An international project led by Arcada UAS has developed two new curricula for home care nursing students. In the future, students will learn both stress management and the use of e-services in home care.
In Finland, Sweden, Latvia and Estonia the home care sector faces similar challenges: a growing aging population, regional shortage of home care providers and difficulties in attracting students to the profession. In addition, e-services are becoming increasingly important in home care, and knowledge about e-services is needed by both staff and students.
For the past three years, Arcada has served as the lead partner in a home care nursing project together with Rīga Stradiņš University, Tallinn Health Care College and Mälardalen University. The NURED project (“Nurse” + “Education” + “Development”), funded by the EU through The Central Baltic Programme, has produced two new curricula in home care education for assistant nursing and nursing students in the Baltic Sea region.
On November 14, the project's final seminar was held at Arcada University of Applied Sciences in Helsinki, where the new curricula were presented. Parts of the of curriculum (16 ECTS) have already been implemented by the partner universities, says project member Anu Grönlund, degree programme director for Public Health Nursing at Arcada and doctoral student at Mälardalen University.
- When developing the new modules, we took into consideration what the situation in the working life is like, and what skills home care nurses say they lack. Students' feedback has also developed the content in the curricula. Unlike earlier, for example, more hands-on multi-professional collaboration exercises are included in the new curricula.
Four focus areas
The goal has been to provide home care nursing students with new and improved curricula that will promote lifelong learning, improve stress and time management skills, increase motivation and reduce the amount of student dropouts.
The new curricula focus on four areas: team work and professional skills, occupational stress and stress and time management, e-services and e-products, and pedagogical attitude and way of work (PFA) in intellectual disability practice in the home care context.
At the beginning of the project, a questionnaire was sent out and answered by more than 700 professionals in the home care sector in the partner countries. Based on the results, the new curriculum modules were developed.
- What was surprising, or rather alarming, to find out was that those working in home care say they are tired and worried about their future in home care nursing.
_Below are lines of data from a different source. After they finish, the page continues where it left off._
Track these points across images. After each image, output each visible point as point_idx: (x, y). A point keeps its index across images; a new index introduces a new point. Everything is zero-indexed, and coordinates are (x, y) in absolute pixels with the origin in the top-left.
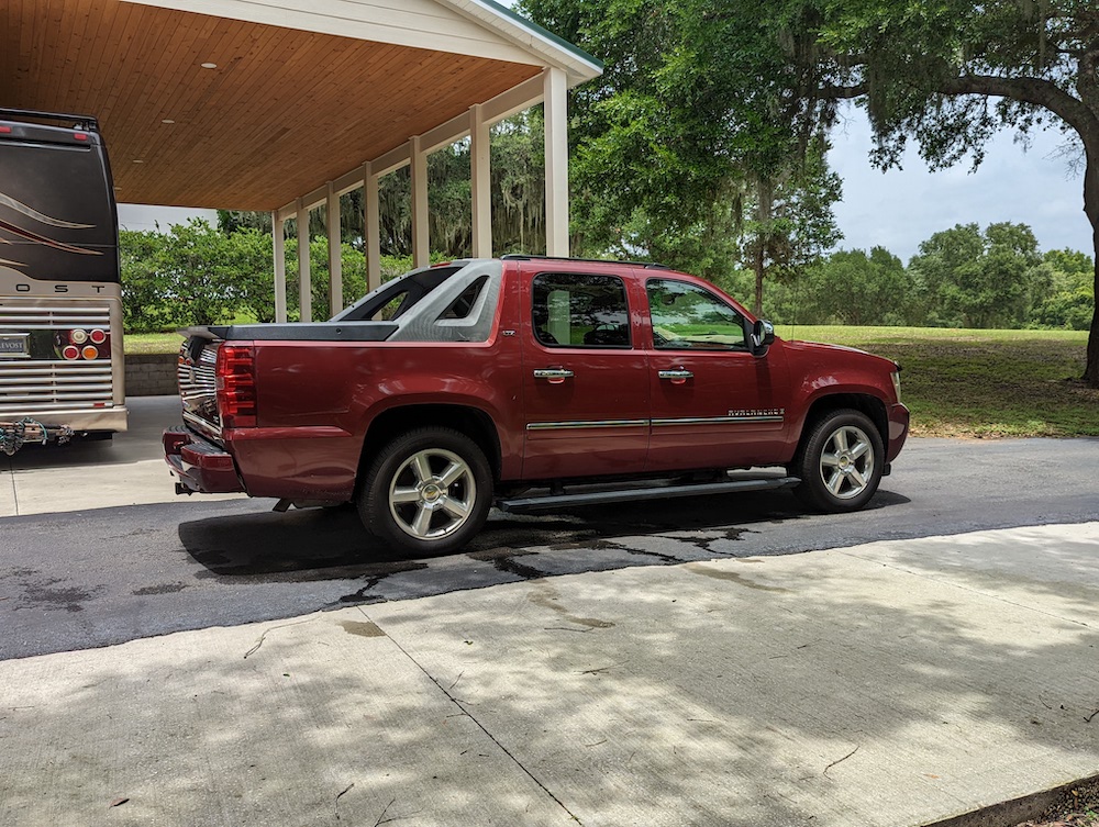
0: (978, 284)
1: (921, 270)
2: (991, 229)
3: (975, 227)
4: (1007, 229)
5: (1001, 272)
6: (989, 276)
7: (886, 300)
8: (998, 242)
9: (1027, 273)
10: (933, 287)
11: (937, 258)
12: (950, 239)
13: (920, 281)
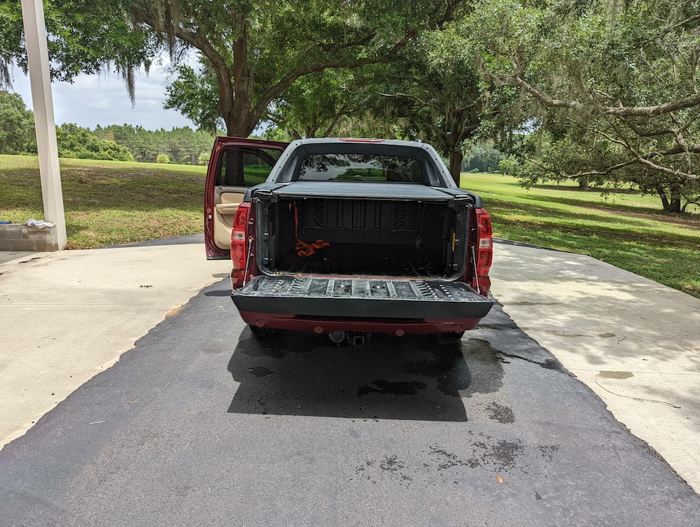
5: (9, 121)
9: (24, 122)
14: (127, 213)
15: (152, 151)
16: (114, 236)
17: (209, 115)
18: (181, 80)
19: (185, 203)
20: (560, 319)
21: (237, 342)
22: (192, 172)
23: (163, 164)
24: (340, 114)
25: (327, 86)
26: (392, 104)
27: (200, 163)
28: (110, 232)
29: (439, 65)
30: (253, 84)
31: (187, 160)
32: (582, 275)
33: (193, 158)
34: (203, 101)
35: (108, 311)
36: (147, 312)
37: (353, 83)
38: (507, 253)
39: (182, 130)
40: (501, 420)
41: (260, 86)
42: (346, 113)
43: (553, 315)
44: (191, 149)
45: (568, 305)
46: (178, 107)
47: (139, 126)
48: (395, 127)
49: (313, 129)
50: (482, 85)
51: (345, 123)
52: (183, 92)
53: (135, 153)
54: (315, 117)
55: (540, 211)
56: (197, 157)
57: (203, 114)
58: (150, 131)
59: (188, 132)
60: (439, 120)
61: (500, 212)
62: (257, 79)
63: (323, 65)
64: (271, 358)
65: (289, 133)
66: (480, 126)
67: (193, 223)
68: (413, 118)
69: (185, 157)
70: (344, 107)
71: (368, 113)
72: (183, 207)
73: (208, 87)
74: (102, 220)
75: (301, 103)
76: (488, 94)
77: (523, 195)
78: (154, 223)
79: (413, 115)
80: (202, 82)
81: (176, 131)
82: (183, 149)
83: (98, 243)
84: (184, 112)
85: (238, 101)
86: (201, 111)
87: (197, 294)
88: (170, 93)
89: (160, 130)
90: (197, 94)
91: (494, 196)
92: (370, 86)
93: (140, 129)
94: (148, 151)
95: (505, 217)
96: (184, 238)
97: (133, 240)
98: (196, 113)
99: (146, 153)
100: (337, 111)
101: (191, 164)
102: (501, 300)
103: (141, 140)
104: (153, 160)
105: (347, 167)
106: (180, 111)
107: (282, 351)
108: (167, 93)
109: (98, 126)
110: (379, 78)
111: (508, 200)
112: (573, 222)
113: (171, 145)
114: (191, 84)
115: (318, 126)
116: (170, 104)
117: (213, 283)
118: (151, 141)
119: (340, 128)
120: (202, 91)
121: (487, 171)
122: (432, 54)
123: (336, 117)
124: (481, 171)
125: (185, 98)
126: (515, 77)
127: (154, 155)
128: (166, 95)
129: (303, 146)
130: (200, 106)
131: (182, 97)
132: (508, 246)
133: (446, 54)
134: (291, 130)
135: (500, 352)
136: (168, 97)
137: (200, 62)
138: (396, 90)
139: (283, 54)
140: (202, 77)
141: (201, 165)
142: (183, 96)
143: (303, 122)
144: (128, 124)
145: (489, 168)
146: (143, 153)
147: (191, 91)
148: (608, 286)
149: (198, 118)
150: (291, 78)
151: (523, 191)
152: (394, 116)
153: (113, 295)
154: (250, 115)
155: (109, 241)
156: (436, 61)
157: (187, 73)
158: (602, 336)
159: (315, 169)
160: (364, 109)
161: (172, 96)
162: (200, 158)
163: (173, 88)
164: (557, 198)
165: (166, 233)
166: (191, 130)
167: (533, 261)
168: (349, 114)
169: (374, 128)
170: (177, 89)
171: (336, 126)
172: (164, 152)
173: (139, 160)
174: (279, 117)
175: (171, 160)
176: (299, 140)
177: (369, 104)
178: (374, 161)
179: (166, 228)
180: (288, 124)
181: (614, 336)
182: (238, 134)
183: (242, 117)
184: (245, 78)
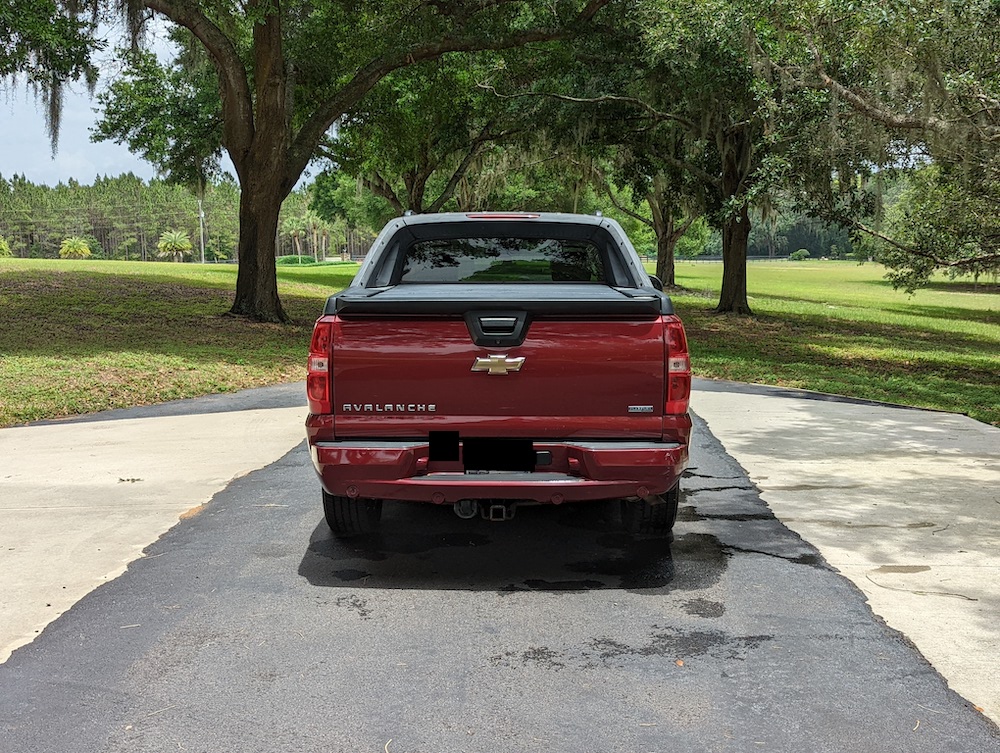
14: (53, 361)
15: (49, 231)
16: (38, 404)
17: (190, 151)
18: (129, 79)
19: (160, 341)
20: (852, 509)
21: (308, 544)
22: (159, 277)
23: (77, 261)
24: (481, 139)
25: (449, 83)
26: (590, 120)
27: (161, 255)
28: (28, 397)
29: (669, 54)
30: (291, 87)
31: (131, 249)
32: (932, 448)
33: (145, 244)
34: (176, 122)
35: (80, 514)
36: (147, 514)
37: (504, 76)
38: (806, 416)
39: (118, 182)
40: (702, 615)
41: (306, 93)
42: (492, 138)
43: (846, 504)
44: (140, 225)
45: (880, 490)
46: (123, 137)
48: (603, 163)
49: (420, 176)
50: (760, 87)
51: (492, 157)
52: (134, 103)
53: (11, 238)
54: (424, 149)
55: (925, 339)
56: (153, 241)
57: (177, 147)
58: (44, 187)
59: (131, 187)
60: (696, 147)
61: (831, 342)
62: (301, 80)
63: (439, 46)
64: (365, 560)
65: (367, 184)
66: (761, 167)
67: (185, 377)
68: (641, 144)
69: (127, 243)
70: (489, 124)
71: (542, 134)
72: (157, 348)
73: (189, 91)
74: (9, 375)
75: (394, 124)
76: (772, 104)
77: (900, 305)
78: (109, 380)
79: (641, 138)
80: (176, 81)
81: (102, 185)
82: (122, 226)
83: (10, 418)
84: (135, 145)
85: (263, 127)
86: (172, 142)
87: (223, 488)
88: (104, 107)
89: (67, 184)
90: (163, 106)
91: (828, 311)
92: (542, 81)
93: (21, 183)
94: (41, 231)
95: (838, 352)
96: (171, 406)
97: (75, 411)
98: (161, 149)
99: (36, 237)
100: (474, 134)
101: (138, 259)
102: (760, 484)
103: (26, 208)
104: (53, 252)
105: (492, 259)
106: (126, 145)
107: (381, 552)
108: (98, 106)
110: (559, 66)
111: (858, 319)
112: (985, 358)
113: (95, 217)
114: (150, 85)
115: (433, 168)
116: (105, 130)
117: (247, 472)
118: (48, 209)
119: (480, 168)
120: (175, 100)
121: (828, 254)
122: (652, 32)
123: (472, 148)
124: (815, 254)
125: (138, 115)
126: (816, 72)
127: (53, 240)
128: (97, 110)
129: (407, 229)
130: (169, 134)
131: (130, 115)
132: (811, 403)
133: (681, 31)
134: (370, 178)
135: (731, 547)
136: (101, 117)
137: (171, 39)
138: (600, 87)
139: (353, 22)
140: (175, 69)
141: (163, 259)
142: (134, 111)
143: (399, 161)
145: (833, 247)
146: (29, 238)
147: (149, 101)
148: (970, 461)
149: (167, 158)
150: (373, 74)
151: (900, 296)
152: (597, 143)
153: (76, 493)
154: (287, 154)
155: (31, 414)
156: (660, 48)
157: (142, 64)
158: (911, 526)
159: (429, 263)
160: (533, 129)
161: (109, 112)
162: (160, 245)
163: (112, 97)
164: (979, 312)
165: (135, 396)
166: (139, 180)
167: (850, 427)
168: (500, 140)
169: (556, 166)
170: (120, 99)
171: (473, 165)
172: (78, 233)
173: (19, 254)
174: (347, 152)
175: (93, 250)
176: (401, 218)
177: (541, 120)
178: (548, 243)
179: (133, 387)
180: (365, 165)
181: (933, 525)
182: (263, 194)
183: (272, 159)
184: (278, 80)
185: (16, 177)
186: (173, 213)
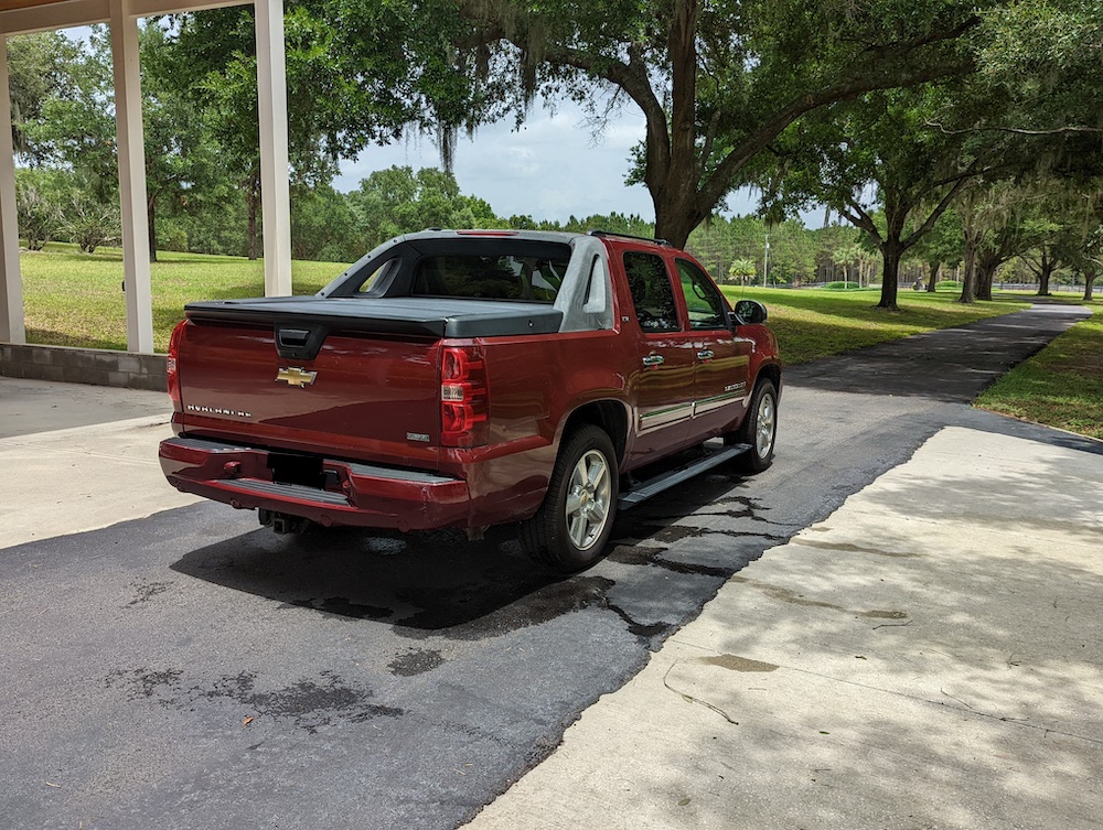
0: (414, 223)
1: (362, 206)
2: (422, 172)
3: (409, 170)
4: (436, 174)
5: (433, 214)
6: (423, 217)
7: (332, 234)
8: (428, 185)
9: (453, 216)
10: (374, 224)
11: (376, 196)
12: (388, 180)
13: (362, 217)
24: (965, 176)
26: (1055, 151)
42: (975, 174)
44: (720, 254)
47: (635, 216)
70: (975, 162)
82: (704, 254)
85: (674, 167)
88: (635, 158)
100: (962, 170)
102: (804, 536)
109: (572, 218)
123: (957, 184)
128: (629, 161)
136: (634, 166)
144: (618, 213)
162: (732, 270)
182: (672, 224)
183: (680, 194)
184: (688, 126)
185: (613, 214)
186: (747, 245)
Therefore, we also have a new module that deals with stress management, so that students will be provided with tools to make the workload manageable.
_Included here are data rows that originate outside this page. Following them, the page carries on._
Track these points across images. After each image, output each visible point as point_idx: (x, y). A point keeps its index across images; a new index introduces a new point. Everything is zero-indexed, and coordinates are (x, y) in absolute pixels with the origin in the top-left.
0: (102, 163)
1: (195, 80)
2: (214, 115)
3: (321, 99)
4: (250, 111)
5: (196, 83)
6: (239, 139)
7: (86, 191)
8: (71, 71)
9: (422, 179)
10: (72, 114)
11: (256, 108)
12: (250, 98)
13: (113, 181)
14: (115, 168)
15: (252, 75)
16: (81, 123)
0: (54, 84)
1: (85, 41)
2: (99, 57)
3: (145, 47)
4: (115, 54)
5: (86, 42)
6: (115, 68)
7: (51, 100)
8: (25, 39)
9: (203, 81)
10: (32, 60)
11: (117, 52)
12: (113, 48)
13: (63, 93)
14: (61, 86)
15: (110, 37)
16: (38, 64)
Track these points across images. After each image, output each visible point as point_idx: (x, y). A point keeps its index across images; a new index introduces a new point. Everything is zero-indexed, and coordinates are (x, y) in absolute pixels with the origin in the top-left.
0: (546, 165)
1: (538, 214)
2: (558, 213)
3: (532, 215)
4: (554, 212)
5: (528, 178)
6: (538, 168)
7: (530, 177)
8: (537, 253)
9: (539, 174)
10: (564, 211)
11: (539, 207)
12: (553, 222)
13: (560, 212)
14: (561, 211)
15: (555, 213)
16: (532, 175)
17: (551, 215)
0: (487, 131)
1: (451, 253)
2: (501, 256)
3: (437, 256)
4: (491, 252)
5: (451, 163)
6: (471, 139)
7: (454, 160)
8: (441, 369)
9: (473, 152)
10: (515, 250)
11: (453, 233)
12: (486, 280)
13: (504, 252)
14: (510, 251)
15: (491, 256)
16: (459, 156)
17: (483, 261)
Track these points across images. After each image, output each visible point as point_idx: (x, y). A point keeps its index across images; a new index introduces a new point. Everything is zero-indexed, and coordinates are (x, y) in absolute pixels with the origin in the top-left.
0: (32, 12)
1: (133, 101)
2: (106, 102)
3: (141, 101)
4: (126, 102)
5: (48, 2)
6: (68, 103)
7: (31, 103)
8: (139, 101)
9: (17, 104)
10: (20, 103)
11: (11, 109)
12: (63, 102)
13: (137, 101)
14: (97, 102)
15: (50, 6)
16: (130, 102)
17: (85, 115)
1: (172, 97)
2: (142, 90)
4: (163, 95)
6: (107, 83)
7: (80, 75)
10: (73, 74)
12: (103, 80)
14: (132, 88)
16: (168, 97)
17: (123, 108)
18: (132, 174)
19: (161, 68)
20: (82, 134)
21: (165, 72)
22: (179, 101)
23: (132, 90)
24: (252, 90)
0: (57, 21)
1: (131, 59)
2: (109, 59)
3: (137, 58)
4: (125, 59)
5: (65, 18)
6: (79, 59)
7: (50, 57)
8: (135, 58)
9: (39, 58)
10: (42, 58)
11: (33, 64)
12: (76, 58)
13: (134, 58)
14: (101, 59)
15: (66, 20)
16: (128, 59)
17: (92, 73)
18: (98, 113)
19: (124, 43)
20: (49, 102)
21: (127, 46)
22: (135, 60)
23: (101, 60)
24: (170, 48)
The curricula modules were developed in collaboration by the various universities and tested by all partners, but each country also had its own focus area. In Finland, the focus was on developing module 1, i.e. team work and professional skills. The questionnaire for home health care providers showed that the various occupational groups in home care were not aware of each other's tasks and how they could work effectively by using each other's strengths. The aim is that the new curricula will change this.
- From 2021 when we start introducing a new syllabus for health education, we will systematically implement the new curriculum. The idea is not that the universities should be forced to use the whole new curriculum. They may choose to use it partially. For Arcada, it could become part of the nurses' in-depth studies or in-service training.
The new curricula will soon be available to everyone in English online, and Arcada's collaboration with the partner universities will continue through a Nordplus network.
- Having worked with different cultures for a long time has taught us a lot. We have been able to benefit from each other's knowledge and will continue to work together in the future, starting from home care nursing, says Grönlund.